Which is where I met my second husband. He had a wartime job at the American Embassy in Stockholm, and when he went back I went with him.

‘That was four years ago. We got married, and I had another child, but I always intended coming back for Uschi. If my mother-in-law hadn’t been ill for most of last year I’d have come over then, despite my husband’s objections. He didn’t—still doesn’t—like the idea of me being over here alone, but he knew he’d have no peace until he agreed.’
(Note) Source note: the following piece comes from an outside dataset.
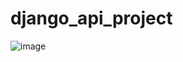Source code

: # django_api_project



![image](https://user-images.githubusercontent.com/77686975/191116092-5827a5b0-0843-45f6-9916-292e239986cd.png)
‘Have you had any news of Uschi?’

‘None. Once the war was over, we called the Czechoslovak Embassy in Washington, and they promised to investigate. When weeks went by and we didn’t hear anything, we tried again, and they made the same promises. The same thing kept happening, and there was no way we could tell whether they were having a hard time finding her or just fobbing us off. I had no real address, you see, only the name of the village, but even so I can’t believe they really tried. And by the time I finally decided that I had to come over myself, the communists had taken over. I’m an American citizen now, and I’ve been told that no visas are being issued to Westerners in the foreseeable future, so there doesn’t seem any way to get in. And as far as I can tell the communists aren’t letting anyone out. It seems my only hope of getting Uschi out is to smuggle her across the border.’ She smiled. ‘And that’s my other reason for looking you up.’

‘My smuggling credentials? I’m afraid they were only good for a particular time and place.’